NZ Trade Group, for example, was formed by three sparkies wanting to make life easier for their peers who couldn’t afford expensive smart software, couldn’t buy products at bulk prices, and needed help with how to run a successful trade business. Their comprehensive support platform is now helping a 110 business membership from Kaitaia to Invercargill get on top of things and get ahead. Banqer who won 2018 Hi-Tech Start-up Company of the Year is another example, improving financial literacy in the community with its hands-on software platform.

This need to give back to the community is also why Kōkiri, the first Māori accelerator programme launched last year, redefined its measure of success so it’s not merely about attracting investment or growing a business to a point where it can be sold for a profit. For its startups, success factors can also involve nurturing a sustainable business, solving social problems, bringing income into a community or employing local people.

And the accelerator has seen a wide range of startups through its programme, from an integrated moving app, to a process turning dydimo into fashion materials. One of this year’s Kokiri startups, Hikurangi Enterprises, saw so much interest in its Pledge Me share offer a few months ago that it ‘broke the internet’. Well, technically it overloaded the PledgeMe servers, temporarily halting activity. Eventually it doubled its fundraising goal, raising $2m in a matter of days.

It is most known for medicinal cannabis but we’re watching Hikurangi Enterprise’s broader research into a range of bioactives. Its founder’s vision is to turn around the high unemployment rate in Ruatōria by facilitating a medicinal cannabis science and training ecosystem. The company is already making dents in this noble mission nurturing locals with technical experience and skills in cultivation, extraction, manufacturing and analysis.

Challenges ahead

But there is much more work to be done and lots of opportunity to realise through better use of technology and targeted investment in R&D. Some are predicting 30-50 percent of our current jobs will disappear over the next decade, disrupted by automation. Given our current and common types employment, Māori will feel this disruption deeply.

And while Māori do have an innovative flair, we face a common challenge of taking our ideas to the next level, and ultimately through to commercialisation where they earn sustainable revenue and create jobs.
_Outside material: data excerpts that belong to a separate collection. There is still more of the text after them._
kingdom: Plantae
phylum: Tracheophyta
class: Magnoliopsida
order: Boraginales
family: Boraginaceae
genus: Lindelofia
That’s why a big focus for us is building business capability, connecting networks, supporting deeper R&D, and providing co-funding.

But these early stage enterprises can take inspiration from successful Māori businesses now making their mark on the world stage. Robotics Plus for example recently signed a huge US deal which will see its smart apple packing systems push through the international market.

Getting more of our businesses on this technology waka will help us create skilled jobs that will take us into a confident future.

New Zealand should have great aspirations for the new generation of Māori businesses, we’re only seeing the tip of the iceberg. If we are to keep up with, and thrive amid global change, we need to tap into the innovation in our blood by getting comfortable with technology as a problem solver, a future career, and a way to create positive social change. We need to think big, and this means turning our challenges into opportunities.

Aroha leads a team of dedicated Māori business innovation advisors at Callaghan Innovation, New Zealand’s innovation agency. The team provides science and innovation advice to ambitious businesses of all sizes, as well as connecting them to science and technical expertise, R&D co-funding, commercialisation support, and local and international opportunities.

Aroha Armstrong is Māori economy group manager at Callaghan Innovation.